“1 . Türkiye Çocuk ve Medya Kongresi”nin tanıtım toplantısında konuşan Başbakan Yardımcısı Bülent Arınç, “Kendi içine kapanık, sosyalleşmemiş gençler arzu etmiyoruz” dedi.
Başbakanlık Basın-Yayın Enformasyon Genel Müdürlüğü, Çocuk Vakfı ve Radyo ve Televizyon Üst Kurulu (RTÜK) işbirliğiyle 14-15 Kasım 2013 tarihlerinde İstanbul'da gerçekleştirilecek olan kongrenin tanıtımtoplantısı Başbakanlık Dolmabahçe Ofisi’nde gerçekleştirildi. Başbakan Yardımcısı Bülent Arınç, toplantı öncesi medya yöneticileriyle kahvaltıda bir araya geldi. Ardından yapılan tanıtım toplantısında ise Arınç, çocukların görüş ve önerilerini dinledi.
Başbakan Yardımcısı Bülent Arınç, çocukların özellikle görsel medyayla çok yakından ilgili olduklarını, eleştirilerini veya önerilerini daha çok televizyonlar üzerinden yaptıklarını ifade ederek, “Oysa medya bir bütündür ve büyük bir sektördür Bu sektörde yazılı medya da çok önemli, görsel medya da, sosyal medya da. Bunların hepsini içine alacak sorularımızı, tekliflerimizi, önerilerimizi sunacak bir kongre hazırlığı içerisindeyiz. Şüphesiz görsellik hepimizi cezbediyor. Bu cazip, sihirli kutu içerisinde herkes bir şeyler bulmak istiyor. Ona karşı ilgisi çok daha yoğun. Dolayısıyla televizyonlar belki hepimizin dünyasında çok fazla yer tutan bir unsur olması itibariyle daha çok gündeme gelmiş olmalı” dedi.
Herkesin dünyasında çocuğun çok önemli, ayrı ve özel bir yeri olduğunu anlatan Arınç, “Dolayısıyla onların en iyi şekilde yetişmesi, nitelikli bir eğitim alması, ruh dünyalarında, kendi gözlerinde dünyayı çok güzel,barış içerisinde yorumlaması, iyi arkadaşlıklar, dostluklar kurması ve geleceğe yatırım yapması hepimizin dikkatini çok daha fazla çekiyor” diye konuştu.
Arınç, popüler kültür ve sosyal medyanın bir gerçek olduğunu ifade ederek, “Şüphesiz televizyonlara gözümüzü kapatmak mümkün değil, doğru da değil esasında.
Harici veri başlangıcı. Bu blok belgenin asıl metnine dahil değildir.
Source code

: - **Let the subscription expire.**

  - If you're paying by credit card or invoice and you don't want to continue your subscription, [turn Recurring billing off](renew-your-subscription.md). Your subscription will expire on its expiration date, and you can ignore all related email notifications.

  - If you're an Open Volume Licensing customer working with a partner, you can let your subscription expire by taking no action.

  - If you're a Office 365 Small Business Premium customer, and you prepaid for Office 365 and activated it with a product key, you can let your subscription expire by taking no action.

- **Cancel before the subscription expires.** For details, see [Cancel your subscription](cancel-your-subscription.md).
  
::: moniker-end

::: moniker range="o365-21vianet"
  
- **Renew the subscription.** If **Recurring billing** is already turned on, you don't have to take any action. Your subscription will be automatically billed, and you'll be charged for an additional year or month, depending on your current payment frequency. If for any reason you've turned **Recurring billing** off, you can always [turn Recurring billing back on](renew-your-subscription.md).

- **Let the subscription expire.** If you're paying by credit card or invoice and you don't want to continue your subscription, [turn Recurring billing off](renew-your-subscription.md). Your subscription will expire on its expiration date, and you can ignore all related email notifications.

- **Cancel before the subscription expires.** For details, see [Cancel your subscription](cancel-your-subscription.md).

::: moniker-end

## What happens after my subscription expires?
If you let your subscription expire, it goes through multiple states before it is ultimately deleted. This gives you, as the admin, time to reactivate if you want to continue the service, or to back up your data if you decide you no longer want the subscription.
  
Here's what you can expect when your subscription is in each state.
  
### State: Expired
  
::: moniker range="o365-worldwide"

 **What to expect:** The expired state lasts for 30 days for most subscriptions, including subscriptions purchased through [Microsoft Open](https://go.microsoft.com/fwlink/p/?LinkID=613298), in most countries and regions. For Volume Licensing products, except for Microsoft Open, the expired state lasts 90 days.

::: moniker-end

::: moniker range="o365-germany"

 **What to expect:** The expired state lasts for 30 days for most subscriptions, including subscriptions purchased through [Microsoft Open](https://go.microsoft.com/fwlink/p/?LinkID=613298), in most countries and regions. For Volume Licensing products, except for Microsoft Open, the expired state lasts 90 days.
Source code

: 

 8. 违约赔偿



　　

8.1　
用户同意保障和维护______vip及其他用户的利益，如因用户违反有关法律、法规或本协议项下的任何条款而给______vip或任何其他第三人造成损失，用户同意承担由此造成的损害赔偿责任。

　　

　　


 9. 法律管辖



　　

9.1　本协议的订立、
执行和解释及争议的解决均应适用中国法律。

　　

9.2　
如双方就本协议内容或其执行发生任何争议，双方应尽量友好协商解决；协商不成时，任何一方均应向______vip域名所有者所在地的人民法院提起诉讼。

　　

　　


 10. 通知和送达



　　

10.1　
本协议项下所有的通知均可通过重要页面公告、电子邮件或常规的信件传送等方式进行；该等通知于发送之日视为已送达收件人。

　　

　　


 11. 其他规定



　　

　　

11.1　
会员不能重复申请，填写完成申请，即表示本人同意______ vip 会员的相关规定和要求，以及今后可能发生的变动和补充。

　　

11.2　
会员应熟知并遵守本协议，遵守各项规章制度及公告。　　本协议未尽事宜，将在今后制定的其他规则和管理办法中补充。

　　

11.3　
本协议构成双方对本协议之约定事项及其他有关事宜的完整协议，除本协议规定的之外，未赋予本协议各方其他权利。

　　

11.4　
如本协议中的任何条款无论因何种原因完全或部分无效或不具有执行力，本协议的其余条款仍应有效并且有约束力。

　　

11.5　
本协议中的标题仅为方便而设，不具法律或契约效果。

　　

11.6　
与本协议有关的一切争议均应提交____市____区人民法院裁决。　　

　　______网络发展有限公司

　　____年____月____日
Elbette gazeteler, dergiler, mecmualar da okunacak. Bunlardan alacağımız çok olumlu şeyler olduğuna da inanıyoruz. Kendi içine kapanık, sosyalleşmemiş gençler arzu etmiyoruz. Hepsi bugün olduğu gibi çok cevval, çok hareketli, çok akıllı, çok zeki ve kabiliyetli, dünyayı tanımaya yelken geçmiş gençlerimiz ve çocuklarımız var. Onları elbette gözbebeğimiz gibi korumalıyız, onlar için her şeyi yapmalıyız” dedi.